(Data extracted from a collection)
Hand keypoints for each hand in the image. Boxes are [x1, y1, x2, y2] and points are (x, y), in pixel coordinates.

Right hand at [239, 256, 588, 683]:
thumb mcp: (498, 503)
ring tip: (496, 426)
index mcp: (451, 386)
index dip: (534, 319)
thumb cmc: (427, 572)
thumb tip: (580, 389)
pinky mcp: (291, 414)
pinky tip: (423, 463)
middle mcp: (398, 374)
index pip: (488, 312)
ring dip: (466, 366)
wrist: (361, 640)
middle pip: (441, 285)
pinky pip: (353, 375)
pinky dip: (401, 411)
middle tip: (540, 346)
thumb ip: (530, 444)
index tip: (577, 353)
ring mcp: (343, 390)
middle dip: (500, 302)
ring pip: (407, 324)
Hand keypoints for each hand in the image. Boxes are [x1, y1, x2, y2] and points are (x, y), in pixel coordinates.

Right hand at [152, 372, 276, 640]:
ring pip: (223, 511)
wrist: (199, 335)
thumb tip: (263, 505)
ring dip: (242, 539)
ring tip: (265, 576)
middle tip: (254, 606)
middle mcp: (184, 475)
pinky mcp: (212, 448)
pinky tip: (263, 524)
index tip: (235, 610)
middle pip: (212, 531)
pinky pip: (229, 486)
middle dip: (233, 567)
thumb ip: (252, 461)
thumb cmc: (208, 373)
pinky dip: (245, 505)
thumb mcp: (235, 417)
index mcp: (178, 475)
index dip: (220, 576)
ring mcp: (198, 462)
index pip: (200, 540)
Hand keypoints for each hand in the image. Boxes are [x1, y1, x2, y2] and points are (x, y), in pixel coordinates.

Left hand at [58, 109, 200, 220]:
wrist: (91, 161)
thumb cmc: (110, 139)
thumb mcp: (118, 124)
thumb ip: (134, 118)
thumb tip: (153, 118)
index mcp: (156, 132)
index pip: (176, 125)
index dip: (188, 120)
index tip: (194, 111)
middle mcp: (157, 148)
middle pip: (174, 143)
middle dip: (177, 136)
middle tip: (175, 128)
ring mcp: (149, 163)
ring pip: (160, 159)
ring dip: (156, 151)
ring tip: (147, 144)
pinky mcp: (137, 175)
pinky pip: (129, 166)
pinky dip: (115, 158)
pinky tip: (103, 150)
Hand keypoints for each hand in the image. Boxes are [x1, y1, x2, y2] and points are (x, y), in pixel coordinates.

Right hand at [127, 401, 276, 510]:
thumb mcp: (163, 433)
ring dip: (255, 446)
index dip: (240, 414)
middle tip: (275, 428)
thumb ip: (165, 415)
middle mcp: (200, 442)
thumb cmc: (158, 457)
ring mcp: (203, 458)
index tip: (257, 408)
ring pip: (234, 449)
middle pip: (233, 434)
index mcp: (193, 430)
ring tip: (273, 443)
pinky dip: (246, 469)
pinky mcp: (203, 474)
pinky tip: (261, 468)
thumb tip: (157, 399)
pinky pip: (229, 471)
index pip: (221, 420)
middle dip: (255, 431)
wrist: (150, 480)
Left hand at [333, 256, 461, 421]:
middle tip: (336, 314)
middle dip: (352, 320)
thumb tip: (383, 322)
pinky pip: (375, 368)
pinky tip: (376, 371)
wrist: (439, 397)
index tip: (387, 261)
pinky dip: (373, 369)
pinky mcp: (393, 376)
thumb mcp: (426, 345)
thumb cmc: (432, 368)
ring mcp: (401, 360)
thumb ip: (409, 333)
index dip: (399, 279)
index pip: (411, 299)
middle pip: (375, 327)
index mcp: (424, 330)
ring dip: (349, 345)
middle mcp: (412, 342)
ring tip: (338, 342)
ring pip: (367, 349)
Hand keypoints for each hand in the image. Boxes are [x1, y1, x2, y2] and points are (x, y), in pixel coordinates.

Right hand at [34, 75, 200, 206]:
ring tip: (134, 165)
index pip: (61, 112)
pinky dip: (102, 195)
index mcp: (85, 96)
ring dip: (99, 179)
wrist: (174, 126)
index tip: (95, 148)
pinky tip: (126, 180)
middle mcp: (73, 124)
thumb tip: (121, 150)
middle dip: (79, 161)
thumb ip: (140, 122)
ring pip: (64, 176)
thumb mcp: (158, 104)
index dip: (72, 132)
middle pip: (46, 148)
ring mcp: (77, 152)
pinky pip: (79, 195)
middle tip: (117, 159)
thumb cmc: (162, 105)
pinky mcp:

= To do =
A verbatim copy of every entry is required.

= Task response =
Hand keypoints for each hand in the image. Boxes are [x1, y1, x2, y2] and points are (x, y), in pixel coordinates.

Right hand at [239, 256, 588, 683]:
thumb mcp: (498, 503)
ring tip: (496, 426)
index mcp: (451, 386)
index dip: (534, 319)
thumb cmc: (427, 572)
thumb tip: (580, 389)
pinky mcp: (291, 414)
pinky tip: (423, 463)
middle mcp: (398, 374)
index pip: (488, 312)
ring dip: (466, 366)
wrist: (361, 640)
middle pip: (441, 285)
pinky pip: (353, 375)
pinky dip: (401, 411)
middle tip: (540, 346)
thumb ip: (530, 444)
index tip: (577, 353)
ring mcp: (343, 390)
middle dip: (500, 302)
ring pip: (407, 324)
Hand keypoints for each hand in the image. Boxes are [x1, y1, x2, y2] and points are (x, y), in pixel coordinates.

Right hand at [152, 372, 276, 640]:
ring pip: (223, 511)
wrist: (199, 335)
thumb tip: (263, 505)
ring dip: (242, 539)
ring tip: (265, 576)
middle tip: (254, 606)
middle mcp: (184, 475)
pinky mcp: (212, 448)
pinky tip: (263, 524)
index tip: (235, 610)
middle pip: (212, 531)
pinky pip: (229, 486)
middle dip: (233, 567)
thumb ip: (252, 461)
thumb cmc: (208, 373)
pinky dip: (245, 505)
thumb mcp: (235, 417)
index mcp: (178, 475)
index dip: (220, 576)
ring mcp: (198, 462)
index pip: (200, 540)
Hand keypoints for each hand in the image. Boxes are [x1, y1, x2, y2] and points are (x, y), in pixel coordinates.

Left hand at [58, 109, 200, 220]:
wrist: (91, 161)
thumb cmc: (110, 139)
thumb mcp: (118, 124)
thumb ip: (134, 118)
thumb tip: (153, 118)
index mcp: (156, 132)
index pip: (176, 125)
index dip: (188, 120)
index tip: (194, 111)
middle mcp: (157, 148)
middle pip: (174, 143)
middle dip: (177, 136)
middle tip: (175, 128)
ring mcp: (149, 163)
ring pip: (160, 159)
ring dip: (156, 151)
ring tip: (147, 144)
pinky mcp: (137, 175)
pinky pip: (129, 166)
pinky dip: (115, 158)
pinky tip: (103, 150)
Hand keypoints for each hand in the image. Boxes are [x1, y1, x2, y2] and points are (x, y), in pixel coordinates.

Right hand at [127, 401, 276, 510]:
thumb mcp: (163, 433)
ring dip: (255, 446)
index dip: (240, 414)
middle tip: (275, 428)
thumb ip: (165, 415)
middle mcp: (200, 442)
thumb cmc: (158, 457)
ring mcp: (203, 458)
index tip: (257, 408)
ring pip: (234, 449)
middle pip: (233, 434)
index mcp: (193, 430)
ring tip: (273, 443)
pinky dip: (246, 469)
pinky mcp: (203, 474)
pinky tip: (261, 468)
thumb tip: (157, 399)
pinky pip: (229, 471)
index pip: (221, 420)
middle dip: (255, 431)
wrist: (150, 480)
Left hand at [333, 256, 461, 421]:
middle tip: (336, 314)
middle dip: (352, 320)
thumb tip: (383, 322)
pinky pip: (375, 368)
pinky tip: (376, 371)
wrist: (439, 397)
index tip: (387, 261)
pinky dip: (373, 369)
pinky mcp: (393, 376)
thumb mcp: (426, 345)
thumb cmc: (432, 368)
ring mcp: (401, 360)
thumb ip: (409, 333)
index dip: (399, 279)
index pip: (411, 299)
middle pip: (375, 327)
index mcp: (424, 330)
ring dip: (349, 345)
middle mcp: (412, 342)
ring tip: (338, 342)
ring pip: (367, 349)
Hand keypoints for each hand in the image. Boxes are [x1, y1, x2, y2] and points are (x, y), in pixel coordinates.

Right hand at [34, 75, 200, 206]:
ring tip: (134, 165)
index pip: (61, 112)
pinky dip: (102, 195)
index mcp: (85, 96)
ring dip: (99, 179)
wrist: (174, 126)
index tip: (95, 148)
pinky tip: (126, 180)
middle mcp: (73, 124)
thumb tip: (121, 150)
middle dip: (79, 161)
thumb ip: (140, 122)
ring pip: (64, 176)
thumb mcp: (158, 104)
index dip: (72, 132)
middle pip: (46, 148)
ring mcp: (77, 152)
pinky pip: (79, 195)
middle tip: (117, 159)
thumb cmc: (162, 105)
pinky mcp:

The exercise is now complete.